Crystal Lake tragedy: The short painful life of 5-year-old Andrew 'AJ' Freund
Behind the tragic death of five-year-old Andrew "AJ" Freund is a heartbreaking tale of misery and mistreatment, according to the highly detailed police report that documented his parents' string of run-ins with the law.
The body of the boy, who went missing last Thursday, was found near a private property near Woodstock on Wednesday. His parents — Andrew Freund Sr. and JoAnn Cunningham — have been charged with multiple counts of first-degree murder.
AJ was taken into protective custody less than a month after his birth and spent his first seven months in a foster home. The child, who was born with opioids in his system, was then returned to his mother JoAnn Cunningham, Chicago's WGN9 reports.
In 2014, dispatch received a call claiming tenants living in the family's residence were abusing heroin after the caller found a syringe on the kitchen floor. In response, authorities advised her to seek eviction from the house.
Then, in 2015, Andrew Freund Sr., AJ's father, reportedly violated court orders with respect to his divorce and drug abuse — resulting in the suspension of his license to practice law. In the months that followed, there were at least two more investigations into allegations of abuse and neglect against him.
Last September, a neighbor noticed that grass around the home had grown nearly two feet tall and that the paint was peeling off the house. Jane Butler called authorities saying the house had no power and had fallen into a dilapidated state, raising concerns among neighbors about the welfare of the children.
"In this neighborhood, a house without windows and electricity is not something you see, and with two little children living there, it's been a concern for everybody," Butler said. "I've brought groceries over; nobody ever answers, [I] hung them on the door."
Three months later, in December, police responded to a burglary at the home. Upon arrival, one officer found that the place was "cluttered, dirty and in disrepair."
Other responding officers said the door was covered in a certain brown substance and there was an "overwhelming" smell of feces in the boys' room. Looking further, authorities realized dog feces and urine were scattered throughout the residence and that "several windows were open or broken."
When law enforcement advised inspectors from the Crystal Lake Building and Zoning Department to have a look at the place, they were not allowed inside.
Officers asked Cunningham about the bruises on one of the boys' right hip. In response, she blamed the dog.
Nonetheless, as part of a DCFS safety plan, AJ's younger brother was put in another home on April 18.

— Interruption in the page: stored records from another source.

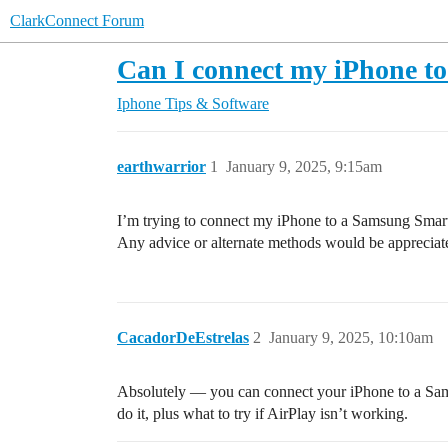
ClarkConnect Forum
Can I connect my iPhone t
Iphone Tips & Software
earthwarrior
1
January 9, 2025, 9:15am
I’m trying to connect my iPhone to a Samsung Smart T
Any advice or alternate methods would be appreciated
CacadorDeEstrelas
2
January 9, 2025, 10:10am
Absolutely — you can connect your iPhone to a Sam
do it, plus what to try if AirPlay isn’t working.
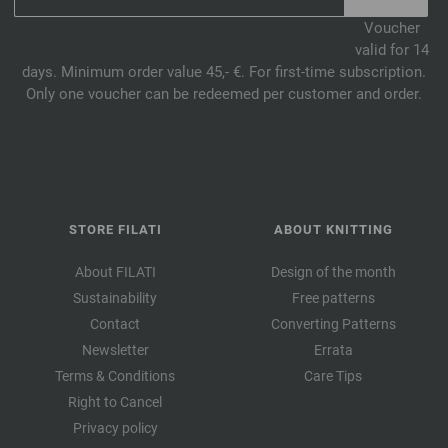
Voucher
valid for 14
days. Minimum order value 45,- €. For first-time subscription.
Only one voucher can be redeemed per customer and order.
STORE FILATI
ABOUT KNITTING
About FILATI
Design of the month
Sustainability
Free patterns
Contact
Converting Patterns
Newsletter
Errata
Terms & Conditions
Care Tips
Right to Cancel
Privacy policy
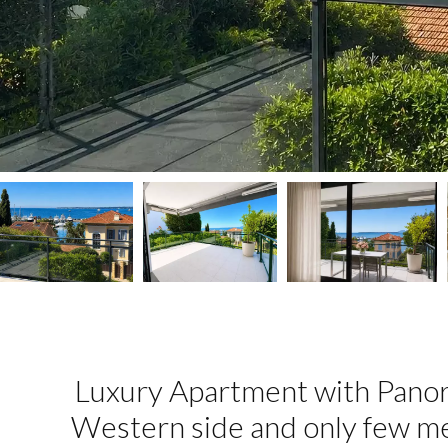
Luxury Apartment with Panor
Western side and only few m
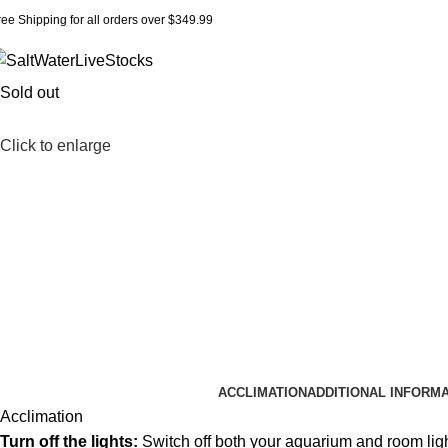
ree Shipping for all orders over $349.99
Sold out
Click to enlarge
ACCLIMATION
ADDITIONAL INFORM
Acclimation
Turn off the lights:
Switch off both your aquarium and room lig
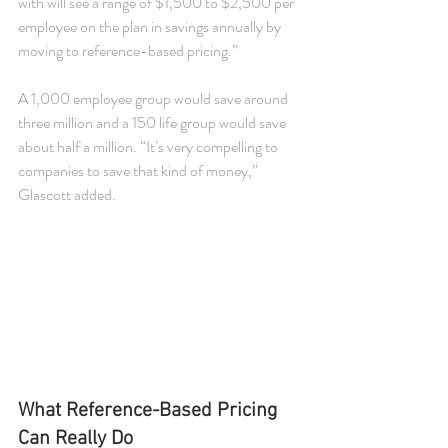
with will see a range of $1,500 to $2,500 per 
employee on the plan in savings annually by 
moving to reference-based pricing.”
A 1,000 employee group would save around 
three million and a 150 life group would save 
about half a million. “It’s very compelling to 
companies to save that kind of money,” 
Glascott added.
What Reference-Based Pricing 
Can Really Do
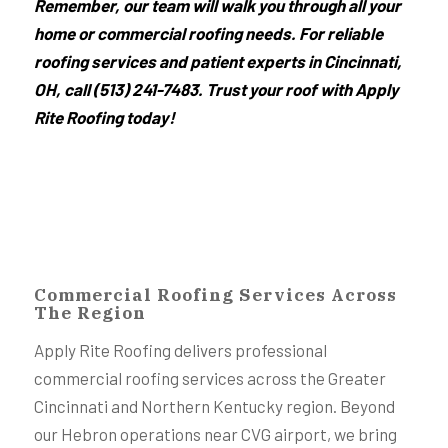
Remember, our team will walk you through all your
home or commercial roofing needs. For reliable
roofing services and patient experts in Cincinnati,
OH, call (513) 241-7483. Trust your roof with Apply
Rite Roofing today!
Commercial Roofing Services Across
The Region
Apply Rite Roofing delivers professional
commercial roofing services across the Greater
Cincinnati and Northern Kentucky region. Beyond
our Hebron operations near CVG airport, we bring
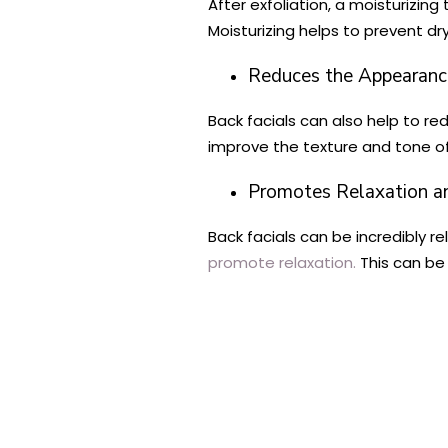
After exfoliation, a moisturizing 
Moisturizing helps to prevent dr
Reduces the Appearanc
Back facials can also help to re
improve the texture and tone of 
Promotes Relaxation an
Back facials can be incredibly 
promote relaxation.
This can be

Neighbors were not convinced that AJ had simply disappeared when they heard the news break six days ago. According to Butler, it was very "unusual" for a five-year-old to simply wander out during a heavy thunderstorm.
"I'm not going to lie, I have doubts, and it's going to be someone's fault, but I hope there's answers. I hope there's justice," neighbor Lupe Mercado added.
However, authorities eventually uncovered that AJ was allegedly killed by his own parents, wrapped up in plastic, and buried in a shallow grave a few miles from the family home. His parents were arrested and charged with first-degree murder.
Extending his condolences, Crystal Lake Police Chief Jim Black said, "To AJ, we know you're playing in Heaven's playground, and you're at peace."
Editor's Note: An earlier version of this article ran with an incorect photograph of the victim. The error is regretted and has been corrected.